From what I’ve seen, the best position is to never be in the position where you have to make that choice. Invest in prevention. Maintain tested backups. Have a plan. If you do those things well, paying should never come up. But if the worst happens, engage law enforcement and professional incident responders before making any decisions. And understand that paying guarantees nothing.
Where 2026 Is Headed
AI-assisted attacks are picking up speed. Attackers are using large language models to write more convincing phishing emails, automate vulnerability discovery, and speed up malware development. The days of spotting scam emails by their broken grammar are fading fast. These days, a phishing email might read better than half the legitimate emails in your inbox.
Cloud infrastructure is becoming a bigger target.
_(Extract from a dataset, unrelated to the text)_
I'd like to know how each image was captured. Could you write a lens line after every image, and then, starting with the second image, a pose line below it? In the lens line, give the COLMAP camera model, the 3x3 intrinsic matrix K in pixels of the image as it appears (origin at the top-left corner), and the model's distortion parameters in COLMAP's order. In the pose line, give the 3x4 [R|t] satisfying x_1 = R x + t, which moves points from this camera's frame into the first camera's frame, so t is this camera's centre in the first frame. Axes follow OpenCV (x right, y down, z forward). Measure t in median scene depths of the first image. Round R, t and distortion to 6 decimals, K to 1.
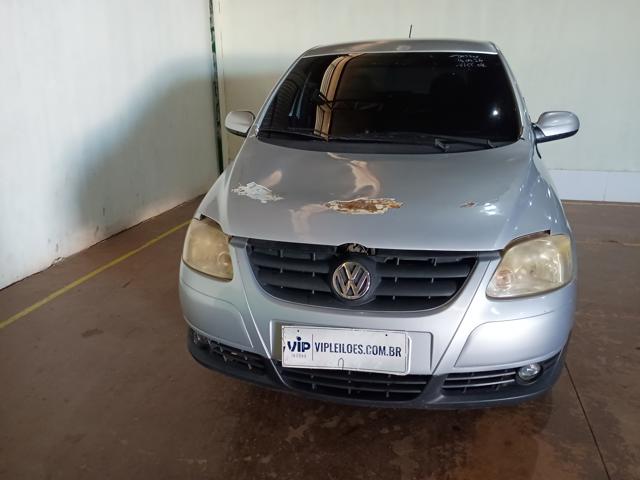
lens RADIAL K [[530.8, 0, 336.1], [0, 530.8, 208.7], [0, 0, 1]] dist [0.022708, -0.039336]
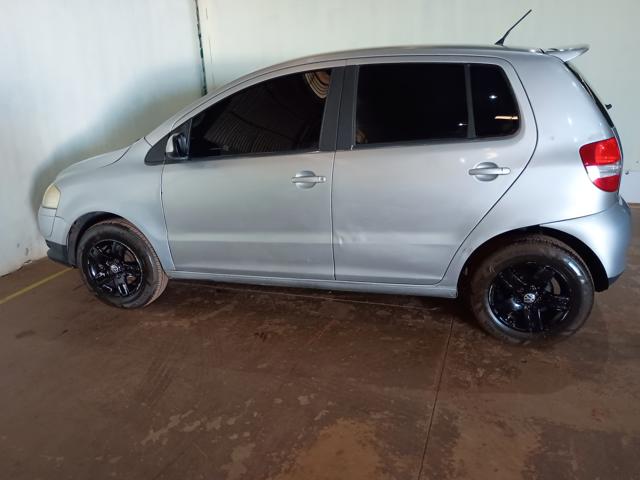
lens RADIAL K [[530.8, 0, 334.6], [0, 530.8, 206.7], [0, 0, 1]] dist [0.022708, -0.039336]
pose [[0.996368, -0.001765, -0.085130, 0.240902], [0.003096, 0.999875, 0.015506, -0.040306], [0.085092, -0.015713, 0.996249, -0.031388]]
As organizations move to AWS, Azure, and Google Cloud, attackers follow. Misconfigured storage buckets, exposed API keys, compromised cloud credentials — all of it’s being used to deploy ransomware or steal data from cloud environments. The attack surface has expanded massively, and honestly, cloud security skills haven’t kept pace with cloud adoption.
Regulatory pressure keeps mounting. The SEC now requires public companies to disclose material cybersecurity incidents within four days. Multiple states have breach notification laws with tight timelines. The EU’s NIS2 directive imposes security requirements across a broad range of sectors. The cost of a ransomware attack now includes not just the ransom and recovery, but potentially significant fines for weak security practices or late notification.
Cyber insurance is tightening too. Premiums have skyrocketed. Insurers require MFA, EDR, tested backups, and incident response plans before they’ll even write a policy. Some are excluding ransomware payments entirely. You can’t buy a cyber insurance policy and treat it as your primary defense anymore. Those days are gone.
Ransomware isn’t going away. The money’s too good, the barriers to entry are too low, and too many organizations still run unpatched systems on flat networks with no MFA. But every control you put in place raises the cost for the attacker. Most ransomware affiliates are opportunists — they want easy targets, not hard ones. Make yourself a hard target. Patch, segment, back up, test, plan. It’s not glamorous work, but it’s the work that matters.